The proliferation of financial instruments and service providers for the cryptocurrency market has somewhat exacerbated the problem of volatility. Companies like Block, Coinbase Global, and Robinhood Markets make buying and selling cryptocurrencies seamless. This user-friendly approach reduces friction for transactions, which could help sustain wild price swings.

Owning any cryptocurrency, even Bitcoin, requires you to be able to withstand the inevitable ups and downs.

Crypto is full of uncertainty

Where will Bitcoin and crypto be in 10 years? And five years? These questions are almost impossible to answer because there are too many unknowns surrounding the nascent asset class. To begin with, perhaps the biggest bear case is the possibility of onerous government regulation. Countries that feel that their power is threatened can simply ban the possession and mining of cryptocurrencies, as China did last year.

In addition to regulation, cryptocurrencies simply have an extremely wide range of outcomes. Bitcoin is slowly seen as a legitimate store of value and a substitute for owning gold.
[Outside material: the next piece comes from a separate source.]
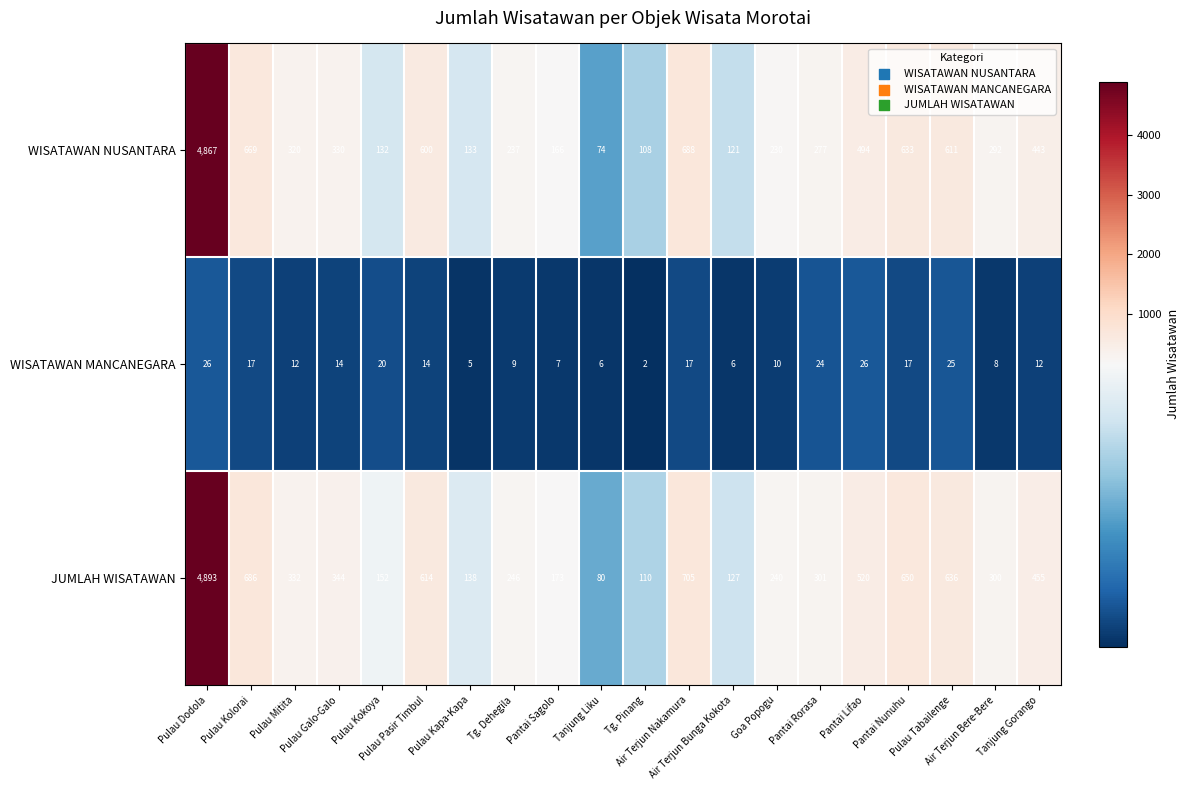

What is the highest value of the JUMLAH WISATAWAN series?

4893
But some, like Block founder and CEO Jack Dorsey, see it as the native currency of the internet and a way to transact with others in a more digital future. And when it comes to the world of decentralized applications, the potential to turn a number of different industries upside down by empowering service users is vast.
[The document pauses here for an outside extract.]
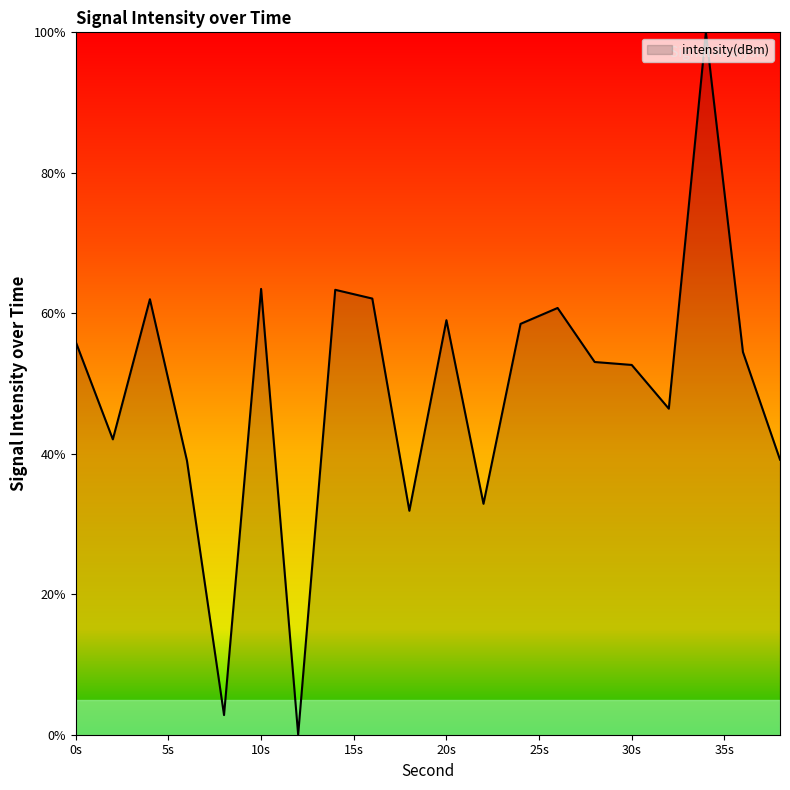

What is the maximum value shown in the chart?

100.0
Crypto could change everything, die completely or end up somewhere in the middle. I don’t think anyone knows that with any level of certainty. Launched in 2009, Bitcoin has the longest operational history of any cryptocurrency out there. Even so, its future is far from certain.

Investing in cryptocurrencies requires proper risk management

With a ton of volatility and a wide range of future outcomes related to its development and adoption, investing in cryptocurrency requires proper risk management. If someone has a very long time horizon when it comes to their portfolio, it may be prudent to invest 100% in stocks. But because of some of the arguments I made above, this wouldn’t be the right approach to cryptocurrencies.

Therefore, for those investors who understand and accept the various risks and uncertainty of this asset class, I think it makes sense to allocate 1% to 2% of a well-diversified portfolio to cryptocurrencies. The thinking behind this strategy is quite simple. It’s an asymmetric bet, where the downside is limited to that small amount and the upside potential is absolutely huge if digital assets were to reach mainstream adoption.

Some of the best investment returns can be obtained by those who are willing to put money to work when it seems like everyone else is running for exits. That time is today.